[Python] Public API to consume objects supporting the PyCapsule Arrow C Data Interface #38010
Description
#37797 is adding official dunder methods to expose the Arrow C Data/Stream Interface in Python using PyCapsules (#34031 / #35531).
In addition to official dunders to expose this to other libraries, we also need public APIs in pyarrow to import / consume such PyCapsules (or rather the objects implementing the dunders to give you the PyCapsule).

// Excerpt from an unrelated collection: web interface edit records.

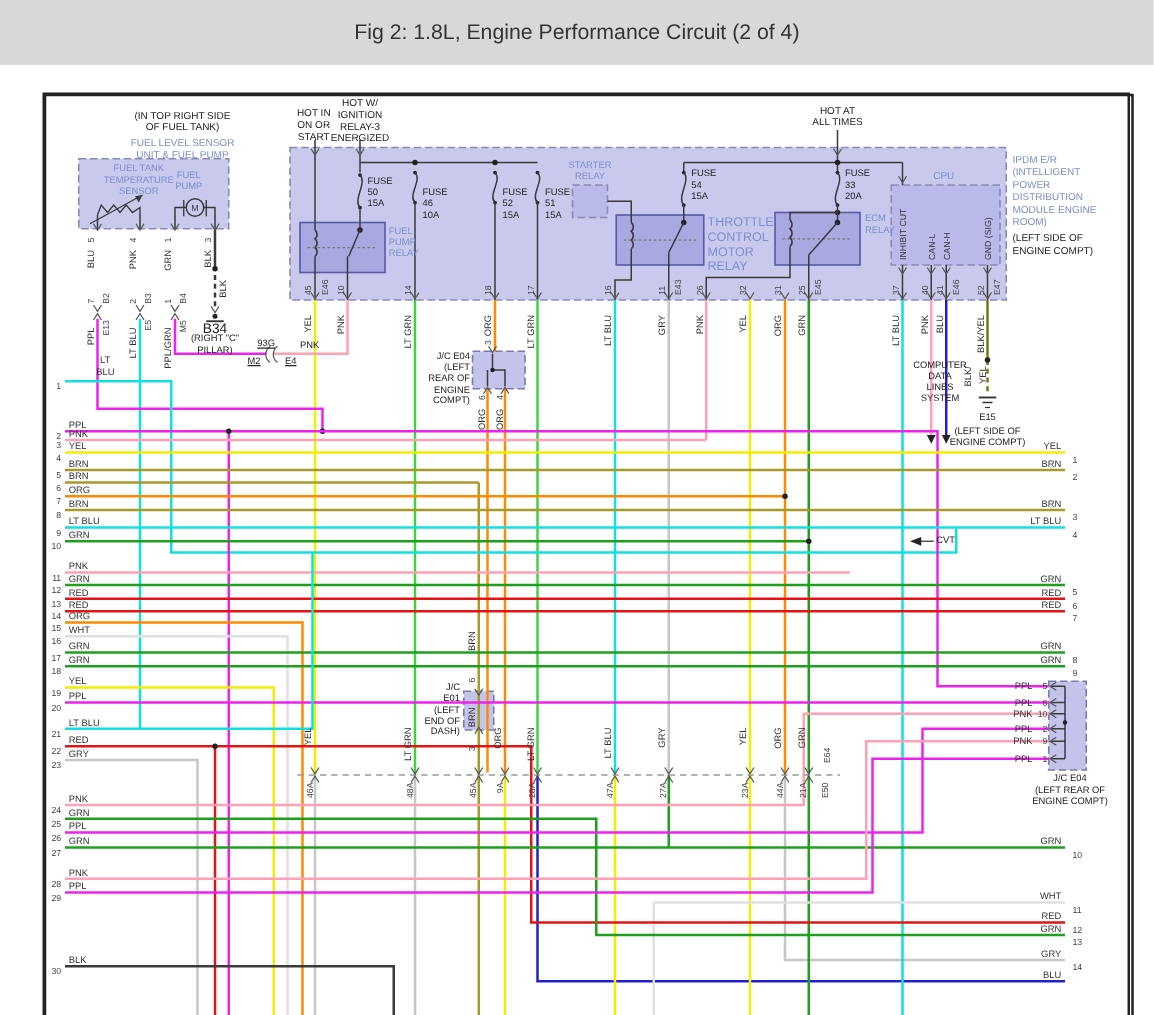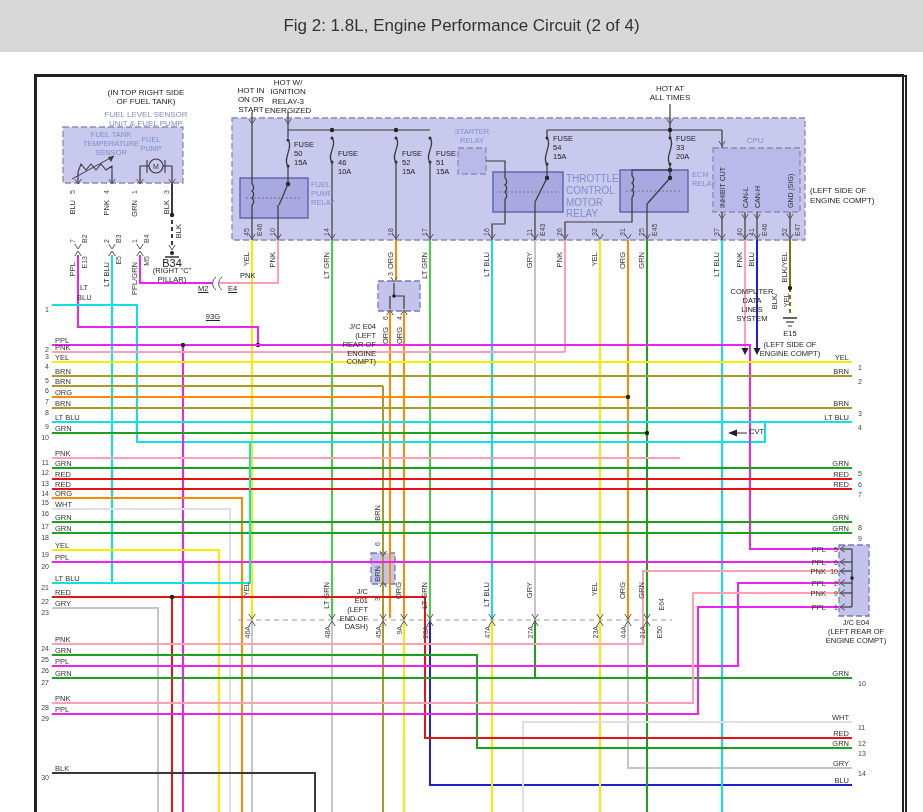--- a/index.html
+++ b/index.html
@@ -491,6 +491,12 @@
   <div class="lbl blue" style="left:692px;top:171px;width:34px;font-size:7.5px">ECM
 RELAY</div>
   <div class="lbl ctr blue" style="left:738px;top:136px;width:34px">CPU</div>
+  <div class="lbl blue" style="left:810px;top:123px;width:94px;line-height:1.25">IPDM E/R
+(INTELLIGENT
+POWER
+DISTRIBUTION
+MODULE ENGINE
+ROOM)</div>
   <div class="lbl" style="left:810px;top:186px;width:94px;line-height:1.25">(LEFT SIDE OF
 ENGINE COMPT)</div>
   <div class="lbl" style="left:294px;top:141px;width:30px;font-size:7.5px">FUSE

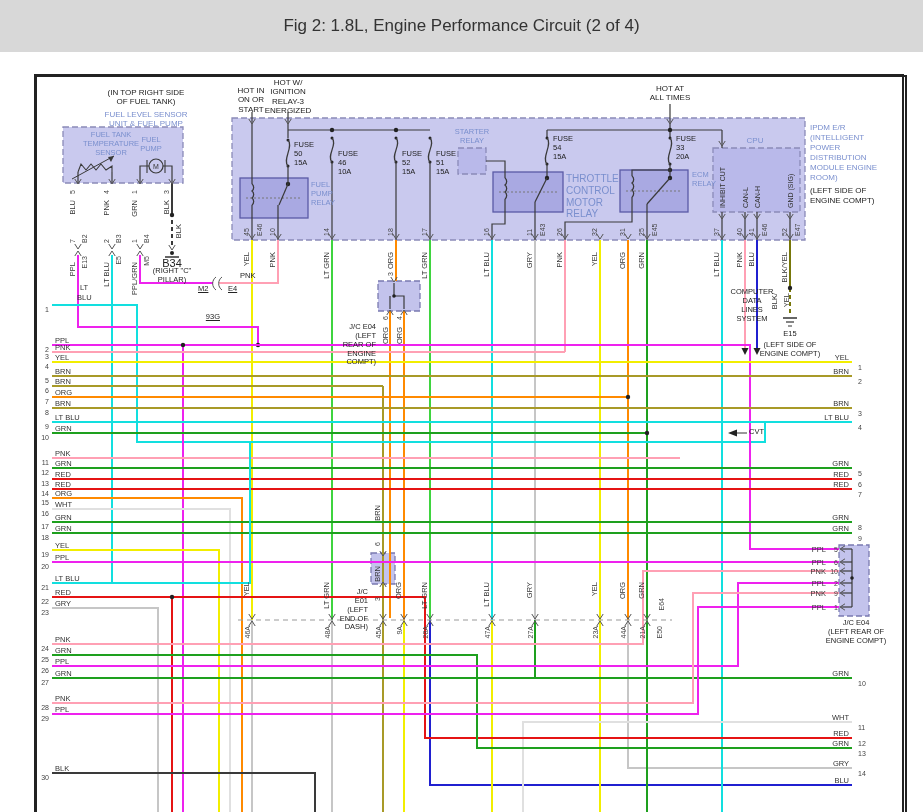--- a/index.html
+++ b/index.html
@@ -12,7 +12,7 @@
   .lbl{position:absolute;white-space:pre-line;font-size:8px;line-height:1.18;color:#222;}
   .blue{color:#7a8fce;}
   .ctr{text-align:center;}
-  .rt{text-align:right;margin-top:42px;}
+  .rt{text-align:right;}
   .und{text-decoration:underline;}
   text{font-family:"Liberation Sans",sans-serif;}
 </style>

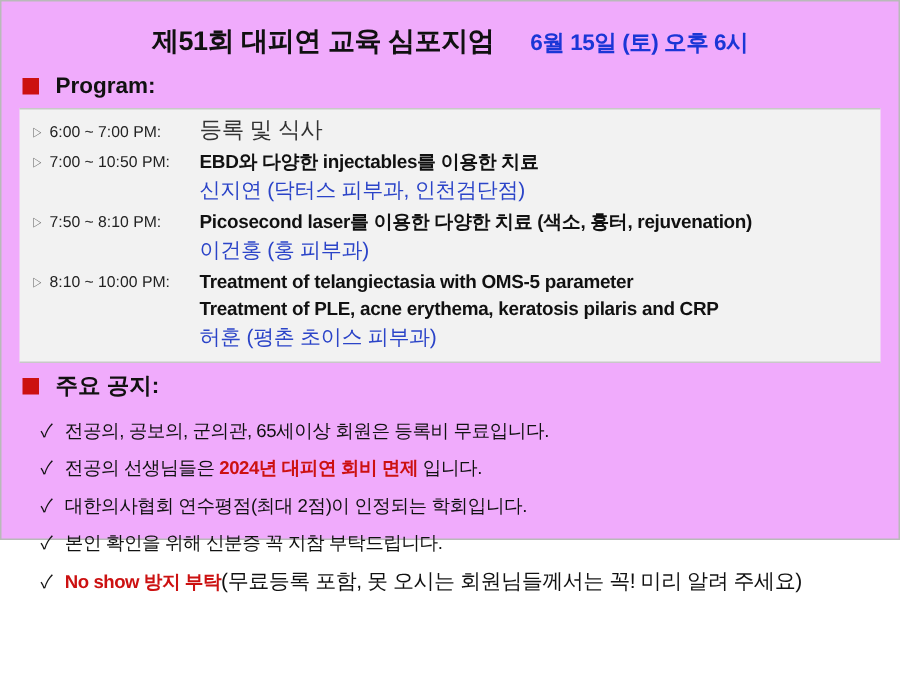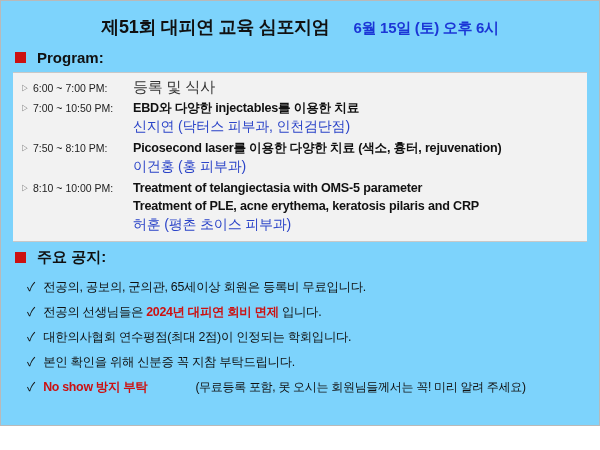--- a/index.html
+++ b/index.html
@@ -16,10 +16,10 @@
   .poster {
     position: relative;
     width: 600px;
-    height: 426px;
+    height: 360px;
     box-sizing: border-box;
     border: 1px solid #b9b9b9;
-    background: #7dd3fc;
+    background: #f0abfc;
     padding: 0;
   }
   

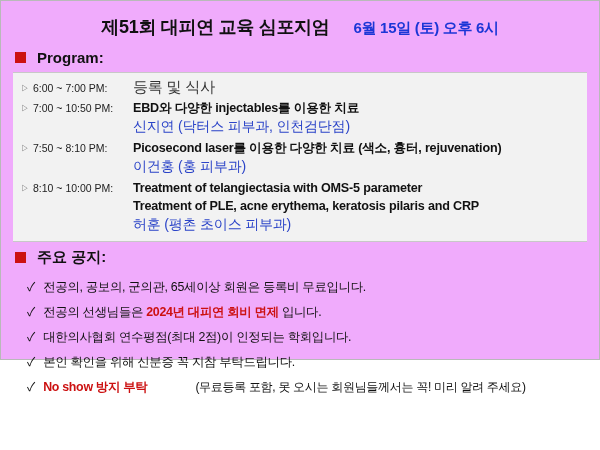--- a/index.html
+++ b/index.html
@@ -142,8 +142,7 @@
     font-weight: bold;
   }
   .ntext .small {
-    font-size: 12px;
-    padding-left: 48px;
+    font-size: 14px;
   }
 </style>
 </head>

#37797 already added this to the pa.array(..)
, pa.record_batch(..)
and pa.schema(..)
constructors, such that you can for example create a pyarrow array with pa.array(obj)
given any object obj
that supports the interface by defining __arrow_c_array__
.
But that's not fully complete: we certainly need a way to construct a RecordBatchReader
as well, where we don't have such a factory function available. For this, we could add a from_
function (similar to the existing from_batches
) like RecordBatchReader.from_stream
?
- [Python] RecordBatchReader constructor from stream object implementing the PyCapsule Protocol #39217
(in addition there is also the Table, Field and DataType constructors, both those all have factory functions that could support this, similar to pa.array(..)
et al)
Secondly, I am also wondering if we want to provide APIs that accept PyCapsules directly, instead of an object that implements the dunders. For example, if you are a library that has data in Arrow compatible memory, and you want to convert this to pyarrow through the C Data Interface, you might want to use a PyCapsule directly if your library doesn't expose a Python class that represents that data (to avoid that you need to create a small wrapper class just with the dunder to pass to the pyarrow constructor, although this is of course not difficult).